С развитием индивидуализма и актуализации его крайних форм (эгоизма, питающего силы высокомерием и излишней гордостью) появились и новые мотивы самоубийств. Один из таковых – мотив самоубийства Кириллова из «Бесов» Федора Достоевского. Кириллов выбирает смерть не от запутанности или нравственного падения, а как акт личной воли, в котором он экспроприирует власть Бога, умирая по собственному желанию для одной только манифестации этой воли. Этот богоборческий подход был переработан Фридрихом Ницше и Альбером Камю и стал моделью для самоубийства в ХХ веке – самоубийства как права человека исключительного, взявшего на себя права Бога.

Новейшее время в своем подходе к суициду кардинально отличается от всех предыдущих эпох. Свобода выбора стала центральной точкой философского размышления нового столетия, и если раньше совершение суицида могло быть оправданным, то теперь оказалось необходимым оправдание отказа в выборе возможности умереть.

Такая позиция не могла не осуществить тектонические сдвиги во всех индивидуально-волевых и социокультурных процессах, связанных с намеренным уходом из жизни. Один из ярких феноменов современности – эвтаназия, которую все чаще стали использовать не только в качестве избавления от мучительных страданий от болезни, но и в связи с другими, далеко не нравственными поводами. С помощью технологического прогресса процесс перехода от жизни к смерти стал практически безболезненным и все чаще привлекательным для находящихся на грани принятия рокового решения. Так, в Швейцарии прошли юридическую экспертизу технологичный саркофаг или капсула для самоубийства. Капсула, которая обещает мирный уход из жизни, грозит окончательно размыть рамки применения эвтаназии и повысить ее популярность, опасаются опрошенные специалисты по биоэтике.

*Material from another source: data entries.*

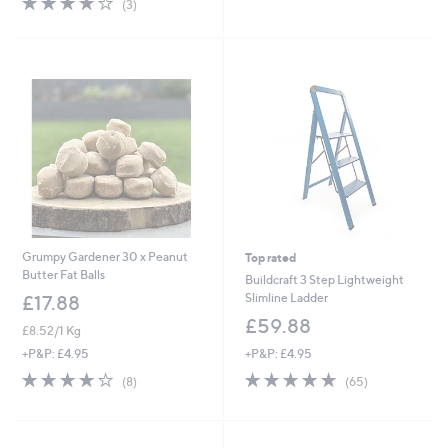
(3)
£
£
5
of
Reviews
1
1
Stars
5
9
8
Stars
.
.
9
9
2
0
Grumpy Gardener 30 x Peanut
Top rated
Butter Fat Balls
Buildcraft 3 Step Lightweight
Slimline Ladder
£17.88
£59.88
£8.52/1 Kg
+P&P: £4.95
+P&P: £4.95
4.7
65
4.1
8
(65)
(8)
of
Reviews
of
Reviews
5
5
Stars
Stars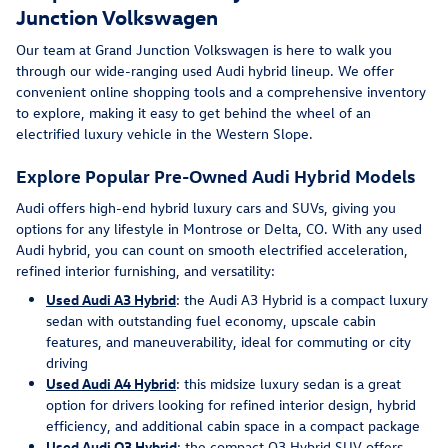
Junction Volkswagen
Our team at Grand Junction Volkswagen is here to walk you
through our wide-ranging used Audi hybrid lineup. We offer
convenient online shopping tools and a comprehensive inventory
to explore, making it easy to get behind the wheel of an
electrified luxury vehicle in the Western Slope.
Explore Popular Pre-Owned Audi Hybrid Models
Audi offers high-end hybrid luxury cars and SUVs, giving you
options for any lifestyle in Montrose or Delta, CO. With any used
Audi hybrid, you can count on smooth electrified acceleration,
refined interior furnishing, and versatility:
Used Audi A3 Hybrid
: the Audi A3 Hybrid is a compact luxury
sedan with outstanding fuel economy, upscale cabin
features, and maneuverability, ideal for commuting or city
driving
Used Audi A4 Hybrid
: this midsize luxury sedan is a great
option for drivers looking for refined interior design, hybrid
efficiency, and additional cabin space in a compact package
Used Audi Q3 Hybrid
: the compact Q3 Hybrid SUV offers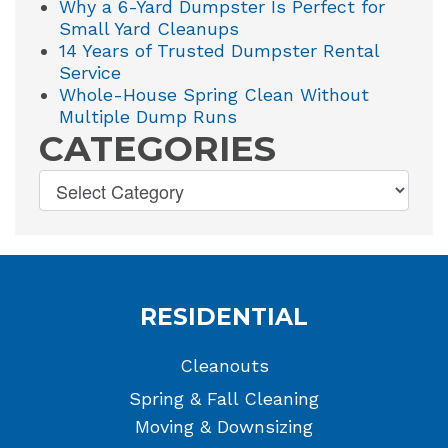
Why a 6-Yard Dumpster Is Perfect for
Small Yard Cleanups
14 Years of Trusted Dumpster Rental
Service
Whole-House Spring Clean Without
Multiple Dump Runs
CATEGORIES
RESIDENTIAL
Cleanouts
Spring & Fall Cleaning
Moving & Downsizing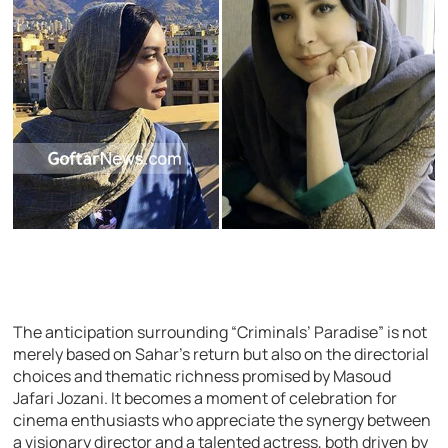
The anticipation surrounding “Criminals’ Paradise” is not
merely based on Sahar’s return but also on the directorial
choices and thematic richness promised by Masoud
Jafari Jozani. It becomes a moment of celebration for
cinema enthusiasts who appreciate the synergy between
a visionary director and a talented actress, both driven by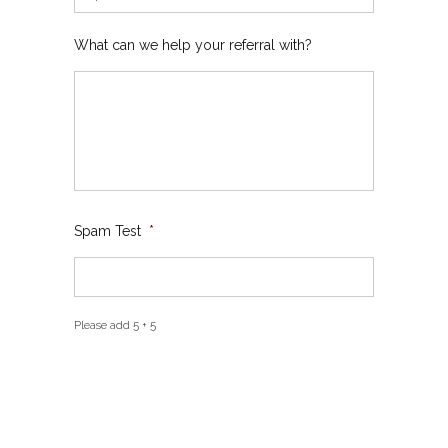
What can we help your referral with?
Spam Test
*
Please add 5 + 5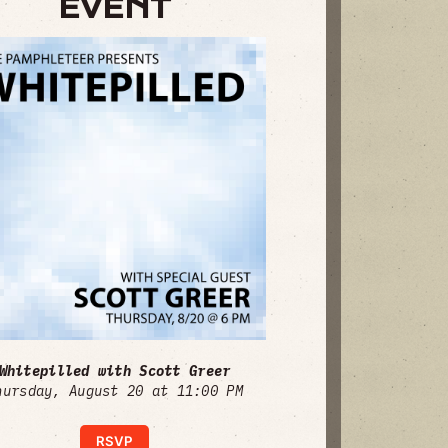
EVENT
Whitepilled with Scott Greer
hursday, August 20 at 11:00 PM
RSVP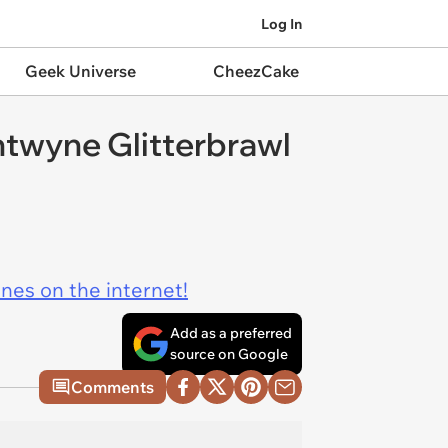
Log In
Geek Universe
CheezCake
entwyne Glitterbrawl
ines on the internet!
Add as a preferred
source on Google
Comments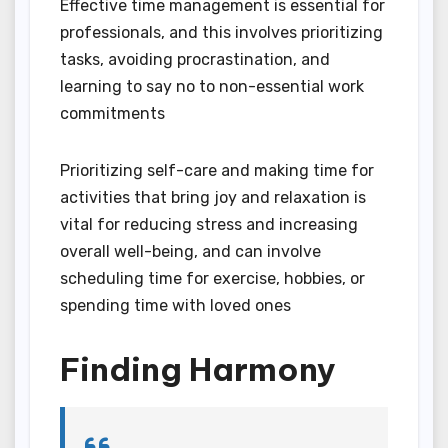
Effective time management is essential for
professionals, and this involves prioritizing
tasks, avoiding procrastination, and
learning to say no to non-essential work
commitments
Prioritizing self-care and making time for
activities that bring joy and relaxation is
vital for reducing stress and increasing
overall well-being, and can involve
scheduling time for exercise, hobbies, or
spending time with loved ones
Finding Harmony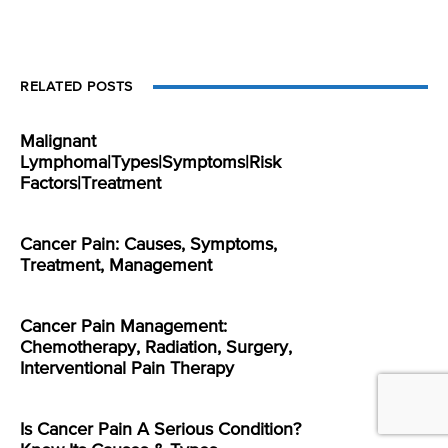
RELATED POSTS
Malignant
Lymphoma|Types|Symptoms|Risk
Factors|Treatment
Cancer Pain: Causes, Symptoms,
Treatment, Management
Cancer Pain Management:
Chemotherapy, Radiation, Surgery,
Interventional Pain Therapy
Is Cancer Pain A Serious Condition?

Пока же, согласно оценкам ВОЗ, опубликованным в 2019 году, суицид остается одной из основных причин смерти во всем мире. Ежегодно в результате самоубийств умирает больше людей, чем от ВИЧ, малярии или неизлечимых болезней или в результате военных действий и убийств. В 2019 году в результате самоубийства ушло из жизни более 700 000 человек, то есть в этой статистике отражена одна из каждых 100 смертей.

Представленная краткая справка лишь эксплицирует изменчивость отношения к самоубийству в истории человечества, но не дает парадигм и практических методов изучения глубинных мотивов самоубийств, их предупреждения и предотвращения. Это тема специальных научных и религиозных исследований и изысканий, обсуждение которых крайне необходимо для общества, считающего себя современным и развивающимся. Не менее важной и интересной темой является суицидальное поведение, цель которого не завершение жизни, а декларирование таковой возможности для достижения личных намерений. Иногда такое поведение может от бравирования (шантажа) подвести заигравшегося актера к реальной грани либо необратимо повлиять на его психику. Эта проблема в современном, индивидуально ориентированном мире актуальна и также требует специального рассмотрения.